(Data entries)
★ ★ ★ ★ ★ ★ ★
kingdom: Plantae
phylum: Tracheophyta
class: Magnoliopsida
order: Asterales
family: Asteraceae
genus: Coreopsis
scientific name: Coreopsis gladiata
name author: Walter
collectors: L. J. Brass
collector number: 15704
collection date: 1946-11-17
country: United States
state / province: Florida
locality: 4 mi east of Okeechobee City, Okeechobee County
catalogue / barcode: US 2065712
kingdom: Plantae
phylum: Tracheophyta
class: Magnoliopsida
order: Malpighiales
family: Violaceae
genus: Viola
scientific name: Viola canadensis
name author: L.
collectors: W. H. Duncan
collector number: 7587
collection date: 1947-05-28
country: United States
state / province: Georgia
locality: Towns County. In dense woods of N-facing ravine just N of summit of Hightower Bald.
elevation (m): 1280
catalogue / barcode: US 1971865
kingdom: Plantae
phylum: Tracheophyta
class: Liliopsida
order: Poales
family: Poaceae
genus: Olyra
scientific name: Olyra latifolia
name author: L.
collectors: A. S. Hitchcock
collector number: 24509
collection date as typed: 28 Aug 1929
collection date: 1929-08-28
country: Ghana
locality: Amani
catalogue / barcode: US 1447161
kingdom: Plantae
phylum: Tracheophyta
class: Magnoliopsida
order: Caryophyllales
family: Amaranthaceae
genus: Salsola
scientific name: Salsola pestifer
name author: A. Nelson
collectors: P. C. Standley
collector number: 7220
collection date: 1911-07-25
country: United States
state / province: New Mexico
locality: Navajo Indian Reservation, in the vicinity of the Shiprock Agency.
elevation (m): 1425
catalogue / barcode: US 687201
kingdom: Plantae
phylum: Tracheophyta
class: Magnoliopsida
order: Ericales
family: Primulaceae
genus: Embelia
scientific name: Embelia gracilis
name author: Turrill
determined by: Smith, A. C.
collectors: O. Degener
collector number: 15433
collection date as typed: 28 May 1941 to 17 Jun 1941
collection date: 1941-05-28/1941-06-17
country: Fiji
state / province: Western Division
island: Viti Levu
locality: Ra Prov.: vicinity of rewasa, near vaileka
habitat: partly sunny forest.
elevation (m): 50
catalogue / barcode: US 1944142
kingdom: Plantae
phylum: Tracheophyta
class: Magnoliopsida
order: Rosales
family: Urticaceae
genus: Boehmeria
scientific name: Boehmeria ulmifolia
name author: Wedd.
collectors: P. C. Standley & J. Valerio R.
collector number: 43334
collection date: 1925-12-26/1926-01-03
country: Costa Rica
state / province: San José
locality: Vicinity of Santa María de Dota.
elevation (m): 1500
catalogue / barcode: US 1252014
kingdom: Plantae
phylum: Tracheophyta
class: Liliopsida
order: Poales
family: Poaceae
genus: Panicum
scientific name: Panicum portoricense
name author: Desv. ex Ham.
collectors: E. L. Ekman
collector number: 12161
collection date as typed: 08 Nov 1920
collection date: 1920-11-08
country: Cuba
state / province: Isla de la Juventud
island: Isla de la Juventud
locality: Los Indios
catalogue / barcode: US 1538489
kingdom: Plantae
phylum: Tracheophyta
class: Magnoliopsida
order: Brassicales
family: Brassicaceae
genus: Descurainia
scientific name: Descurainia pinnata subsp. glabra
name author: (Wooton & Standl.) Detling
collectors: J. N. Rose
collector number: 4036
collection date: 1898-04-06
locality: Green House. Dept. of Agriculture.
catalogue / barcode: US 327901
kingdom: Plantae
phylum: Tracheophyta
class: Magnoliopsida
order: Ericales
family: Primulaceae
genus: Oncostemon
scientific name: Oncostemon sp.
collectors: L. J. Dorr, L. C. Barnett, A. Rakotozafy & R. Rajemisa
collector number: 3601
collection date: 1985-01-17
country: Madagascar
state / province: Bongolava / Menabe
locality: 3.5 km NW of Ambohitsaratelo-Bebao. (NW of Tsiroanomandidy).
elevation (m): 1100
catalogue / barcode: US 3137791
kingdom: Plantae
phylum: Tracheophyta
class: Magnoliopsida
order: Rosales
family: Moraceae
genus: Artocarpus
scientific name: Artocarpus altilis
★ ★ ★ ★ ★ ★ ★
◆ Task brief
Retype all of the data above line for line, keeping every character unchanged.

◆ The solution
kingdom: Plantae
phylum: Tracheophyta
class: Magnoliopsida
order: Asterales
family: Asteraceae
genus: Coreopsis
scientific name: Coreopsis gladiata
name author: Walter
collectors: L. J. Brass
collector number: 15704
collection date: 1946-11-17
country: United States
state / province: Florida
locality: 4 mi east of Okeechobee City, Okeechobee County
catalogue / barcode: US 2065712
kingdom: Plantae
phylum: Tracheophyta
class: Magnoliopsida
order: Malpighiales
family: Violaceae
genus: Viola
scientific name: Viola canadensis
name author: L.
collectors: W. H. Duncan
collector number: 7587
collection date: 1947-05-28
country: United States
state / province: Georgia
locality: Towns County. In dense woods of N-facing ravine just N of summit of Hightower Bald.
elevation (m): 1280
catalogue / barcode: US 1971865
kingdom: Plantae
phylum: Tracheophyta
class: Liliopsida
order: Poales
family: Poaceae
genus: Olyra
scientific name: Olyra latifolia
name author: L.
collectors: A. S. Hitchcock
collector number: 24509
collection date as typed: 28 Aug 1929
collection date: 1929-08-28
country: Ghana
locality: Amani
catalogue / barcode: US 1447161
kingdom: Plantae
phylum: Tracheophyta
class: Magnoliopsida
order: Caryophyllales
family: Amaranthaceae
genus: Salsola
scientific name: Salsola pestifer
name author: A. Nelson
collectors: P. C. Standley
collector number: 7220
collection date: 1911-07-25
country: United States
state / province: New Mexico
locality: Navajo Indian Reservation, in the vicinity of the Shiprock Agency.
elevation (m): 1425
catalogue / barcode: US 687201
kingdom: Plantae
phylum: Tracheophyta
class: Magnoliopsida
order: Ericales
family: Primulaceae
genus: Embelia
scientific name: Embelia gracilis
name author: Turrill
determined by: Smith, A. C.
collectors: O. Degener
collector number: 15433
collection date as typed: 28 May 1941 to 17 Jun 1941
collection date: 1941-05-28/1941-06-17
country: Fiji
state / province: Western Division
island: Viti Levu
locality: Ra Prov.: vicinity of rewasa, near vaileka
habitat: partly sunny forest.
elevation (m): 50
catalogue / barcode: US 1944142
kingdom: Plantae
phylum: Tracheophyta
class: Magnoliopsida
order: Rosales
family: Urticaceae
genus: Boehmeria
scientific name: Boehmeria ulmifolia
name author: Wedd.
collectors: P. C. Standley & J. Valerio R.
collector number: 43334
collection date: 1925-12-26/1926-01-03
country: Costa Rica
state / province: San José
locality: Vicinity of Santa María de Dota.
elevation (m): 1500
catalogue / barcode: US 1252014
kingdom: Plantae
phylum: Tracheophyta
class: Liliopsida
order: Poales
family: Poaceae
genus: Panicum
scientific name: Panicum portoricense
name author: Desv. ex Ham.
collectors: E. L. Ekman
collector number: 12161
collection date as typed: 08 Nov 1920
collection date: 1920-11-08
country: Cuba
state / province: Isla de la Juventud
island: Isla de la Juventud
locality: Los Indios
catalogue / barcode: US 1538489
kingdom: Plantae
phylum: Tracheophyta
class: Magnoliopsida
order: Brassicales
family: Brassicaceae
genus: Descurainia
scientific name: Descurainia pinnata subsp. glabra
name author: (Wooton & Standl.) Detling
collectors: J. N. Rose
collector number: 4036
collection date: 1898-04-06
locality: Green House. Dept. of Agriculture.
catalogue / barcode: US 327901
kingdom: Plantae
phylum: Tracheophyta
class: Magnoliopsida
order: Ericales
family: Primulaceae
genus: Oncostemon
scientific name: Oncostemon sp.
collectors: L. J. Dorr, L. C. Barnett, A. Rakotozafy & R. Rajemisa
collector number: 3601
collection date: 1985-01-17
country: Madagascar
state / province: Bongolava / Menabe
locality: 3.5 km NW of Ambohitsaratelo-Bebao. (NW of Tsiroanomandidy).
elevation (m): 1100
catalogue / barcode: US 3137791
kingdom: Plantae
phylum: Tracheophyta
class: Magnoliopsida
order: Rosales
family: Moraceae
genus: Artocarpus
scientific name: Artocarpus altilis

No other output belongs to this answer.